Her new book, The Myth of Closure: Ambiguous Loss in a Time of Pandemic and Change, was written to help us all deal with the losses we’ve suffered during the COVID-19 pandemic and the Black Lives Matter struggles. In her preface she writes, “Many media personalities and journalists use the term ‘closure’ as the essential feel-good ending to a painful story—satisfying perhaps for their viewers or readers, but not for people who know from experience that closure is a myth.” She goes on to say, “Research shows that we do better to live with grief than to deny it or close the door on it. Our task now, after a time of so much suffering, is to acknowledge our losses, name them, find meaning in them, and let go of the quest for closure.”
So how do we do that? Dr. Boss suggests we adopt these strategies:
> Live with loss and still have a good life – We need to identify what we have lost, whether clear or ambiguous, and allow ourselves the time and space to grieve those losses. Whether those losses were seemingly small (the loss of being able to go to the gym or out to lunch with friends) or large (the loss of many black lives at the hands of the police) they need to be acknowledged.
> Understand the cross-generational trauma that comes from racism – The murder of George Floyd by a Minneapolis police officer brought to light the unresolved cruelty and losses from slavery and the systemic racism that is still with us today. Boss writes, “Losses never acknowledged remain ambiguous and unresolved, so the trauma is passed down across the generations and can erupt years later.” Once we all see these problems more clearly, we can work on changes and begin to heal.
> Practice resilience – Resilience is the ability to be flexible in the face of pressure without breaking down. Dr. Boss gives us 6 guidelines for building resilience. They can be used in any order as needed.
1. Find Meaning – Ask yourself, “What does this loss mean to me?” Dr. Boss notes, “finding meaning and purpose in tragedy makes that tragedy easier to bear. That’s resilience.” She writes, “The meaning of living through a pandemic, for me, is that we are not always in charge, that we can’t always have our way, and that we actually can endure suffering, not only to survive, but to discover that we have even gained more empathy for the plight of others.”
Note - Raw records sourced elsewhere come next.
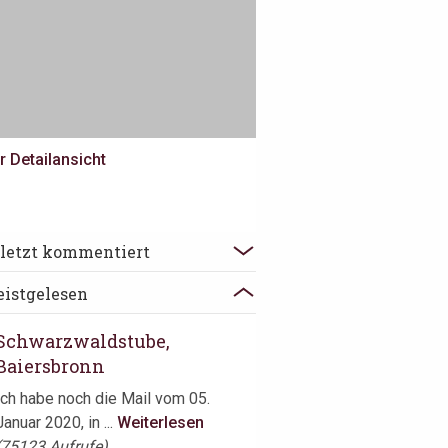
r Detailansicht
The Jane, Antwerpen
letzt kommentiert
Der Schock saß tief, als Vincent
istgelesen
Moissonnier das Ende des ...
Weiterlesen
Schwarzwaldstube,
Baiersbronn
Ich habe noch die Mail vom 05.
Januar 2020, in ...
Weiterlesen
(75123 Aufrufe)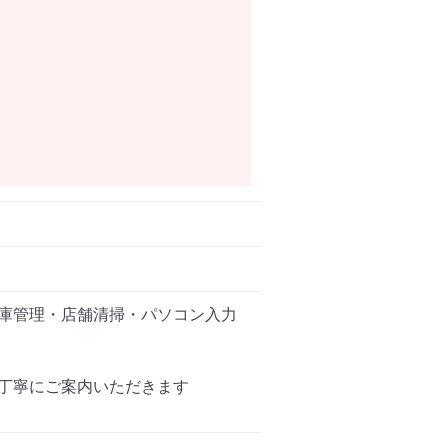
庫管理・店舗清掃・パソコン入力
丁寧にご案内いただきます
2. Adjust Mastery – Being able to manage and solve problems is consistently shown to ease stress and trauma. But grief is not something that can be controlled. Grief is meant to be expressed and lived with.
3. Reconstruct Identity – Children grow up. Parents die. Our mates die. Over a lifetime loss and change accumulate so we must be malleable enough to grow and shift who we are and what we do.
4. Normalize Ambivalence – Whether we are actively involved in politics or at home caring for a child or a frail elder, it is normal to have some ambivalent feelings about how to act, what to do, what to believe. We must also be aware, however, that hesitation can lead to inaction and thus decrease our personal agency to better our situation. We have to make the best decisions possible even though they may not be perfect.
5. Revise Attachment – Given the grim numbers of global pandemic deaths, we need patience and empathy now for the millions of families who are grieving. And if we are the bereaved, we need more patience with ourselves. Don’t accept the idea of closure, but rather, slowly begin to revise your attachment to the person who died. The task is to let go of the person we lost but keep them present in our heart and mind as we gradually rebuild our lives in new ways.
6. Discover New Hope – In this time of upheaval, we can’t just hang on to the outcome we want. That’s harmful to ourselves and others who depend on us. Instead of obsessively hoping for life to return to what it was, we have to hope for something new. Imagine what life could be like if you are willing to risk change. Hope for something new and purposeful that will sustain you and give you joy for the rest of your life.
The COVID-19 pandemic has forced change on all of us. But change is sometimes necessary and positive. No matter our age, we can change and evolve and become more resilient than we were before. As Dr. Boss says, “May you find the resilience to search for meaning instead of closure, and may you find peace in the sadness of your own losses.”